Would you please output all the records exactly as given? Pictures should not appear in the copy.

[Web interface edit records]
┄┄┄┄┄┄

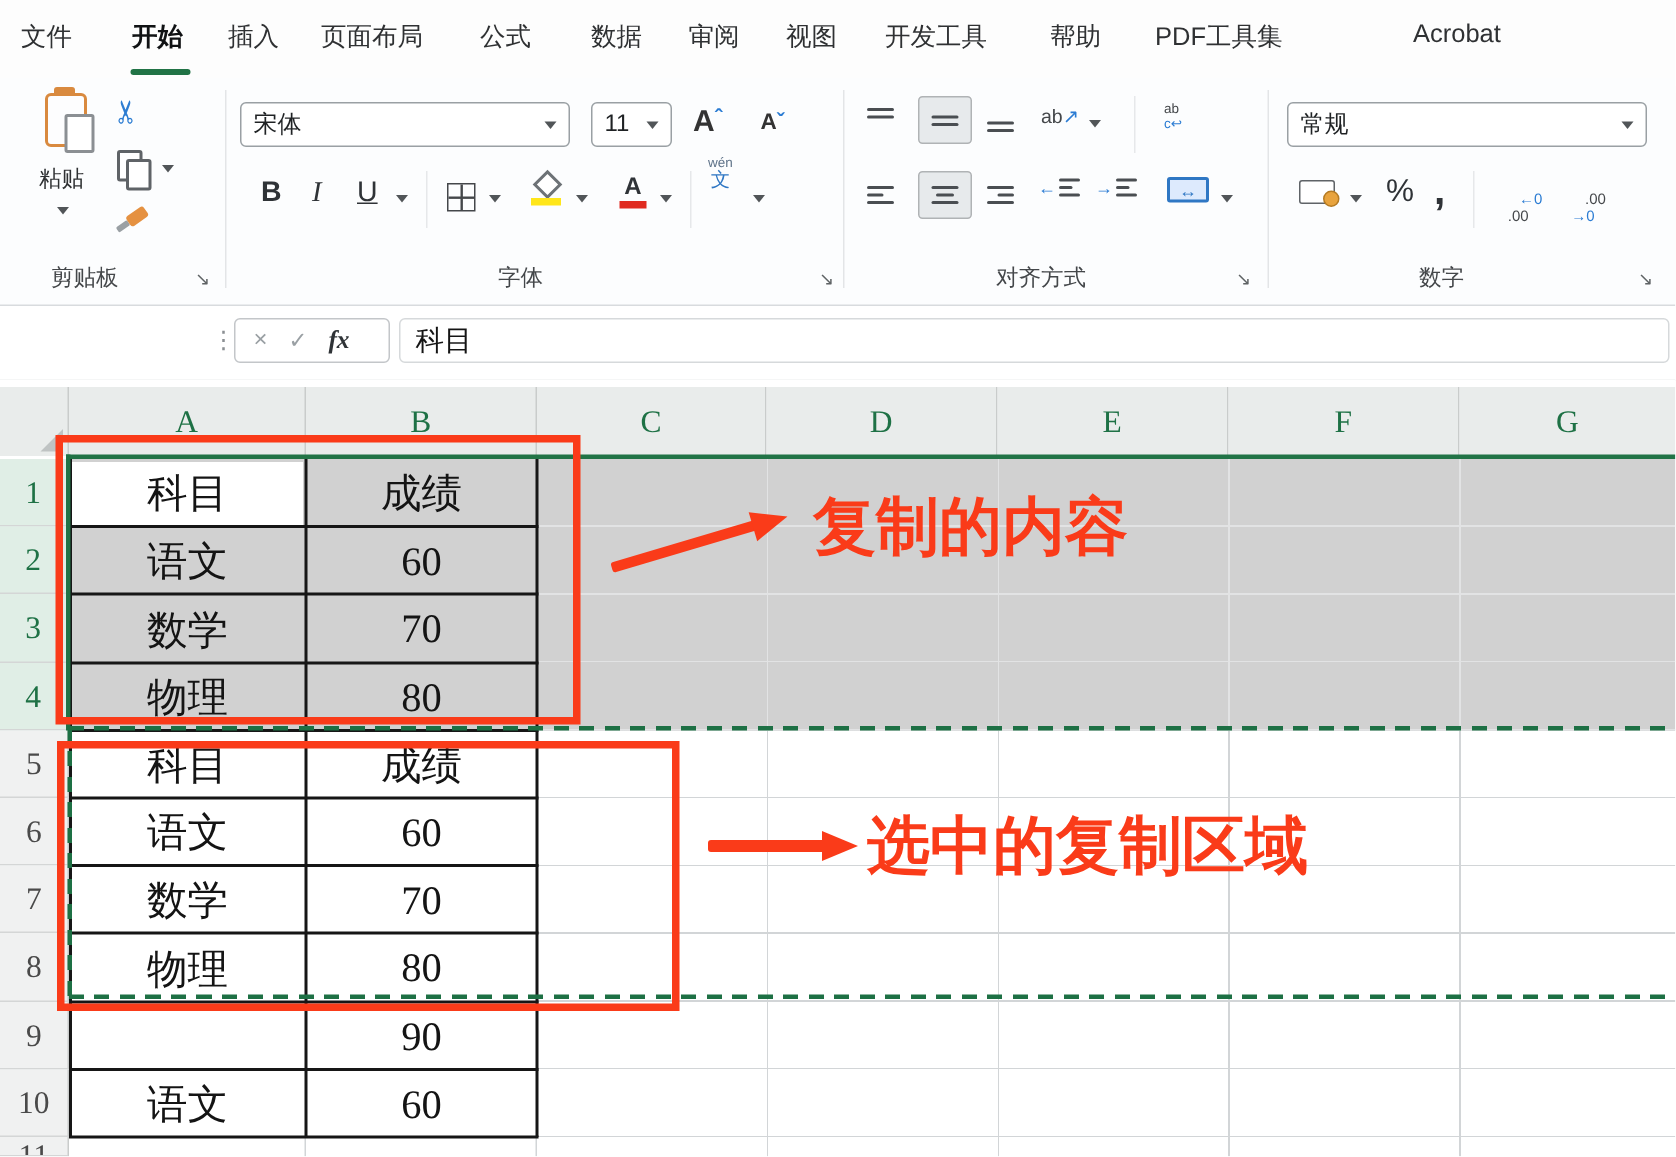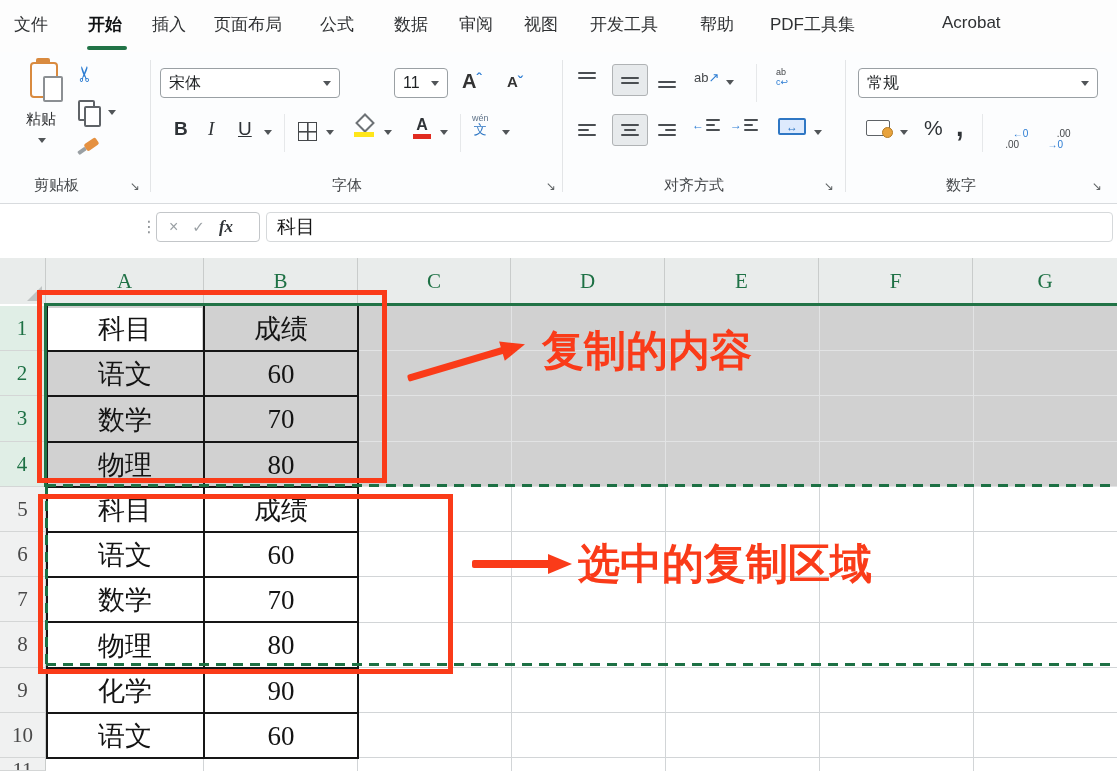"宋体" div.combo { width: 180px -> 220px }
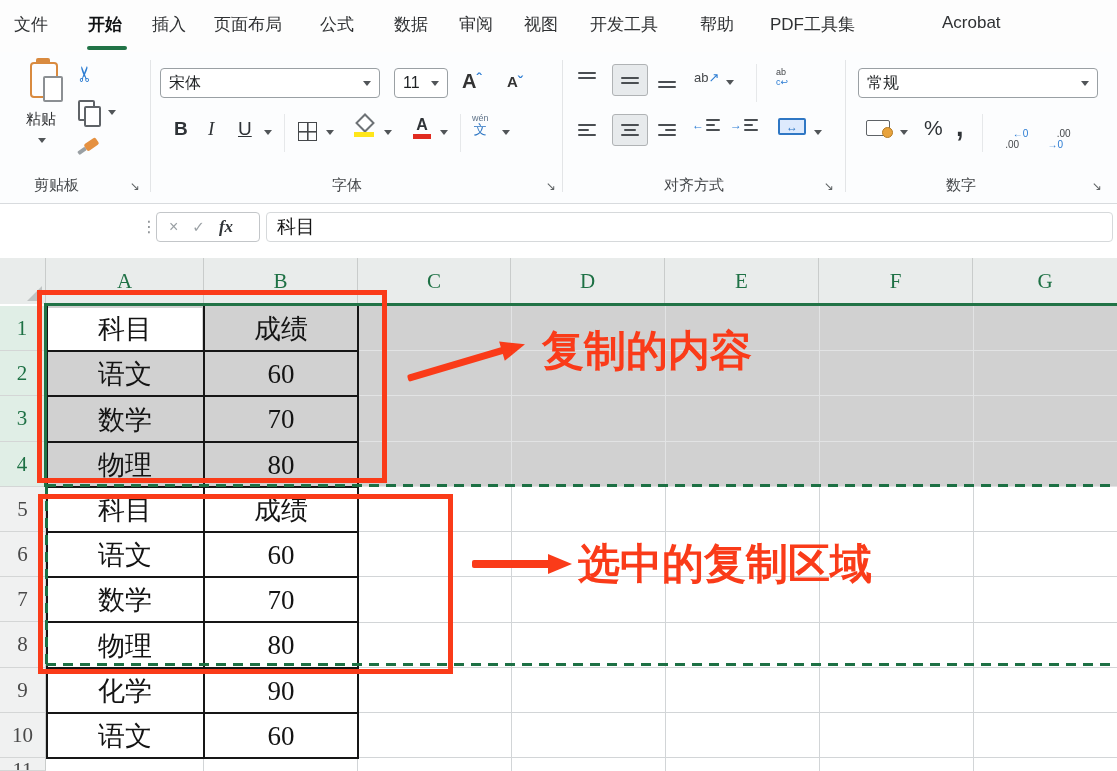"wén" div.phon { top: 62px -> 52px }
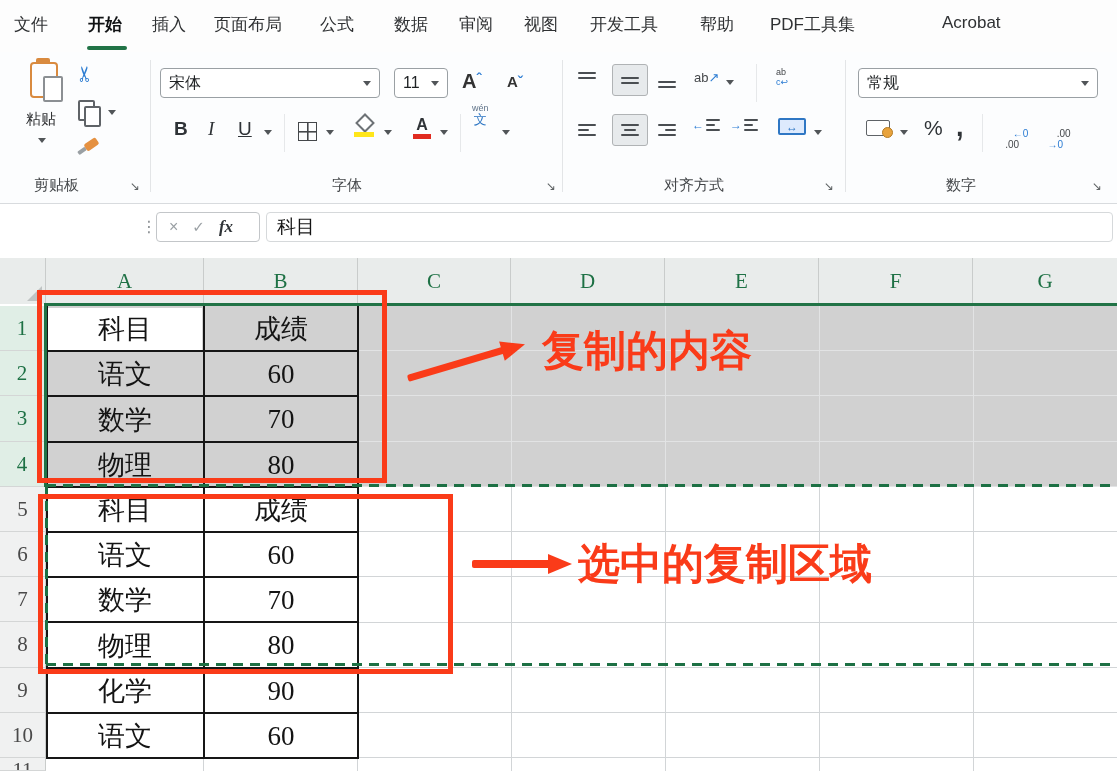"化学" div.cell { html: <div>化学</div> -> none }
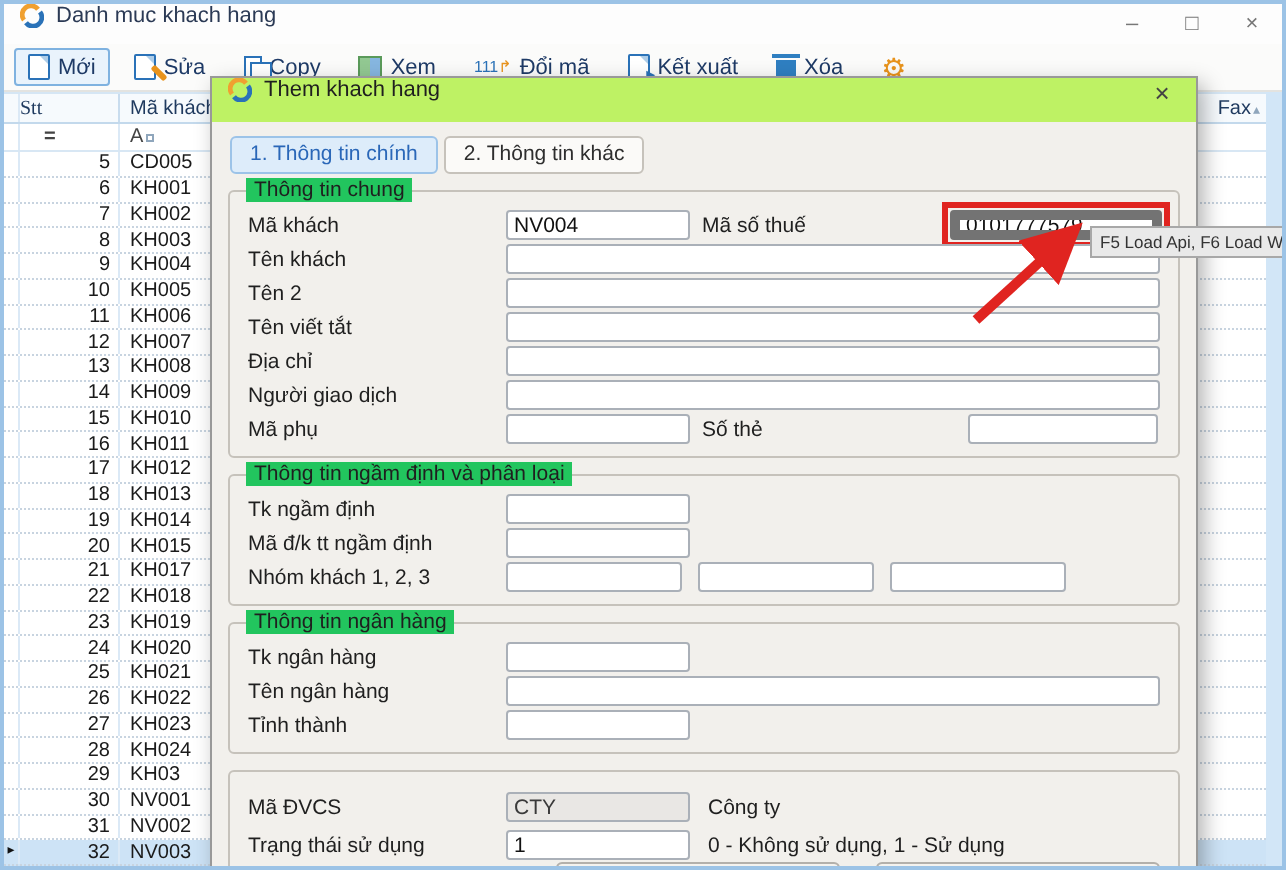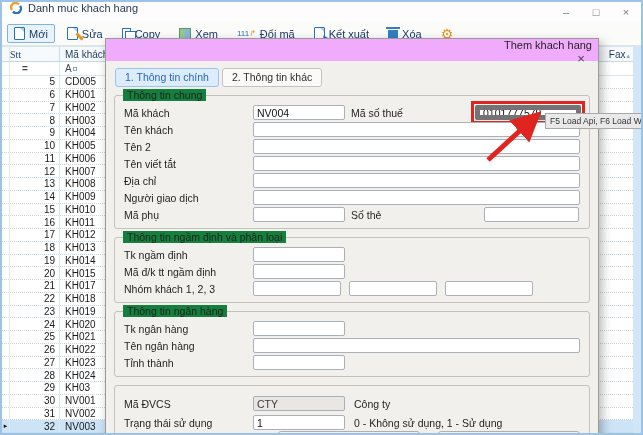"Them khach hang" .dlg-title { align-items: flex-end -> flex-start; background: #f0abfc -> #bef264; flex-direction: column -> none }
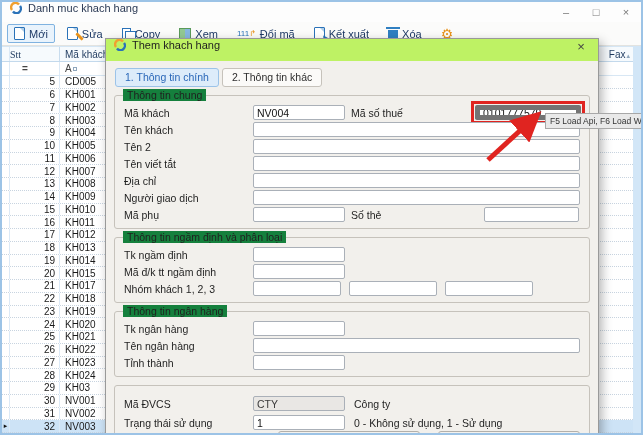"Thông tin chung" .legend { background: #15803d -> #22c55e }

┄┄┄┄┄┄

» Response box
"宋体" div.combo { width: 180px -> 220px }
"wén" div.phon { top: 62px -> 52px }
"化学" div.cell { html: <div>化学</div> -> none }
"Them khach hang" .dlg-title { align-items: flex-end -> flex-start; background: #f0abfc -> #bef264; flex-direction: column -> none }
"Thông tin chung" .legend { background: #15803d -> #22c55e }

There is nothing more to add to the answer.